Из темноты выступил дед Поликарп и виновато развел руками, бессловесно за весь колхоз извинился.
— Ладно, отец, — сказал человек в дождевике, садясь в кабину. — Завтра придешь в районную ветлечебницу. Скажешь, что от Кондратьева. Может, найдут тебе чего…
— Кондратьева найдут? — Из-за шума дождя и гудения мотора не понял дед.
— Коня тебе дадут! Бракованного, правда… Ну! — И человек извиняюще махнул рукой: мол, война, отец, не обессудь.
— А! — обрадовался, аж затопал на месте дед. — Дай-то, Бог, сынок! А Кондратьев это кто?
— Да я это… Не будут давать, в райком зайдешь!
И уехал, как растаял, не дослушав радостного бабьего всхлипа.
А картошечку ту перебрали, обдули каждую и снесли в уцелевшую церковь под замок и решетки от себя и детей.
А накануне сева, вымели дети с опушки березняка прошлогоднюю листву и перегной, какой поддался, выскребли до белесой земли, до корней. И добро это по краям поля разнесли под скорбное молчание голого березняка. Он уже ничему не удивлялся, березняк этот, изведавший на себе месячное стояние фронта, когда его седые березы были ориентиром для тех и наших орудий.
Из обрубленных траншеями и воронками корней его, вместе с молодым соком, поднималась к вершинам гудящая боль. И боль эта, омывая ржавеющие в телах берез осколки, стекала на землю, такую же взорванную и не единожды убитую. И если удивлялись чему березы, так только тому, что сквозь их пробитую кожу все еще течет березовый сок, а не кровь, убитых под ними солдат.
Спохватилась Дуриманиха, своего молчания испугалась, когда под плугом затрещали, налитые горьким молоком, белые корни сурепки.
— Не зарывай! — единым стоном выдохнули бабы.
— Девки, родненькие мои! — заголосила Дуриманиха, словно ее плугом перепахали. — Сурепка проклятущая все чисто переплела! Во как трещит, стерва паршивая!.. Потерпите, миленькие! Вот уже конец борозденке…
За плугом Дуриманиха говорит с бабами ласково, гладит их словом, будто болячку заговаривает.
Туго наплывая на отвал, хрустит перевитая сурепкой почва, нехотя рассыпается, и узловатые пальцы корней, молочные на изломе, враждебно торчат из пахони, грозя людям и будущему посеву.
Внутри у Дуриманихи все в ком сжимается, когда борозда врезается в этот зеленый край поля. Старуха готова бросить плуг, ухватиться за тяж и отвести душу перед бабами. Да знает, что и на борозду ее не хватит.
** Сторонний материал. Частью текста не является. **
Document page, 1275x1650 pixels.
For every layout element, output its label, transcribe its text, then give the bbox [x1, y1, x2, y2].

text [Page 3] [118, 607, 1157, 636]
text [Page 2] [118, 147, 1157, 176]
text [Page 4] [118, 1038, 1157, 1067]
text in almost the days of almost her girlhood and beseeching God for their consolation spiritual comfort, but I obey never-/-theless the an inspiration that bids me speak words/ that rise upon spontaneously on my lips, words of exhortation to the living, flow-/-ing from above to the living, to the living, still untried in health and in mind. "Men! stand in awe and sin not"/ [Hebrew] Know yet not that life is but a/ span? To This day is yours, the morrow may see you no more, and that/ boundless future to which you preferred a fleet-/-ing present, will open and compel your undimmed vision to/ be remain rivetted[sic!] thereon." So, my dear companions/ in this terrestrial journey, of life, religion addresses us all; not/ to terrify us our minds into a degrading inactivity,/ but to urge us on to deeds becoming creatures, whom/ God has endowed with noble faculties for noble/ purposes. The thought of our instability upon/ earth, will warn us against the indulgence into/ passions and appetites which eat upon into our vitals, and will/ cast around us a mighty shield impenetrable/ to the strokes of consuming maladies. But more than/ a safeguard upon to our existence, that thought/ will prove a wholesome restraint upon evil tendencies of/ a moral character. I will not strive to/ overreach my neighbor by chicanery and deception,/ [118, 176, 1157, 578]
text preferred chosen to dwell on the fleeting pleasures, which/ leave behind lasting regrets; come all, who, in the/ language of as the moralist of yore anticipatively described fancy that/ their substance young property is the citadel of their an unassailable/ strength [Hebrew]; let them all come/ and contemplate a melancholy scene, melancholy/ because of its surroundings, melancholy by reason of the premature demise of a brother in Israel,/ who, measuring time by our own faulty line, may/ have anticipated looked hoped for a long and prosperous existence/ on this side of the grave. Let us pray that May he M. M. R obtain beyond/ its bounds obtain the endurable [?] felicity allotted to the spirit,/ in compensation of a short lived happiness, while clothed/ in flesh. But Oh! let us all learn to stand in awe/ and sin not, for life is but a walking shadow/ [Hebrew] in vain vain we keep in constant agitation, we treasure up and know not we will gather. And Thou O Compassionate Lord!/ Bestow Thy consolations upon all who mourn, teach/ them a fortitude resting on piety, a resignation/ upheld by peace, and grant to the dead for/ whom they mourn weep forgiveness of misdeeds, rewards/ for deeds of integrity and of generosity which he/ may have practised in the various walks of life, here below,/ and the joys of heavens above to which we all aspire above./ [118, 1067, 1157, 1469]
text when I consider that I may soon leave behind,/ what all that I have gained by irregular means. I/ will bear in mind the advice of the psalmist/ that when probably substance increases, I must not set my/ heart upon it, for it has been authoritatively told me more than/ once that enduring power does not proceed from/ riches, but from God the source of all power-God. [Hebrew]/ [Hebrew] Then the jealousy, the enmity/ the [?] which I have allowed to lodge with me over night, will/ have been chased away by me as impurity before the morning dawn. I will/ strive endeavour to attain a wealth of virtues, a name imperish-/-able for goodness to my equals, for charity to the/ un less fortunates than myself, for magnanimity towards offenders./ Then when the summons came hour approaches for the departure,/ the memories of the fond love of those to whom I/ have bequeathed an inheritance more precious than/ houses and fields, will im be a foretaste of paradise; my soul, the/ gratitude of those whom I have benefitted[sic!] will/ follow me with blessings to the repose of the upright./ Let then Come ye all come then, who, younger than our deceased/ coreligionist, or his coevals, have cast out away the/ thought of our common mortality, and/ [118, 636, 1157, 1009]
И душа ее, сжатая чужой тяжестью и болью, вместе с бабами в упряжке надрывается. И отрадно вздыхает, когда прямо в лямках валятся бабы у проселка на седую гриву прошлогодней мычки.
— Слава тебе, Господи, — крестится она над бабами полегшими, — еще на одну борозденку прибавилось.
Отдышались бабы, выпростались из лямока и в который уже раз осторожно, как рану, стали щупать и гладить взглядами осиротевшие остатки некогда богатой Красухи.
Скорбная пустота пожарищ да голые ребра стропил, чудом уцелевшего гумна на отшибе за мертвой глыбой чужого танка; стыдливая нагота печей с непривычно длинными, в бурых потеках шеями труб; скрипучая жердь колодезного журавля; величественный купол колокольни с ореолом галдящего воронья; одинокая белизна уцелевшей церкви с могильными крестами за спиной; ползающие дети на бугорках землянок; зеленая дымка распускающихся дубов-инвалидов; сочная зелень колхозного выгона, которую некому топтать…
И снова на лемехе трещит сурепка, стоят дети с корзинами вдоль борозды, и тяжкое, сдавленное дыхание баб перед плугом забивает жаворонка песню.
Впереди всех, по самой середине, идет высокая, жилистая Варвара. Обмотанная пенькой и тряпками лямка ее, заканчивается, гудящей до самого плуга, проволокой.
И проволок таких у плуга пять.
В правое плечо Варваре жарко и торопливо дышит двадцатилетняя Вера.
Следом за ней, с надсадным выдохом, почти зависая над самой землей, готовая и руками помочь себе, идет приземистая, неопределенного возраста глухонемая Кулина. Временами, когда особенно яростно трещит на лемехе сурепка, а жилы у баб наливаются болью, она перестает дышать, словно запирает в себе оставшиеся силы. И мычит потом, и надсадно стонет, и долго отдышаться не может.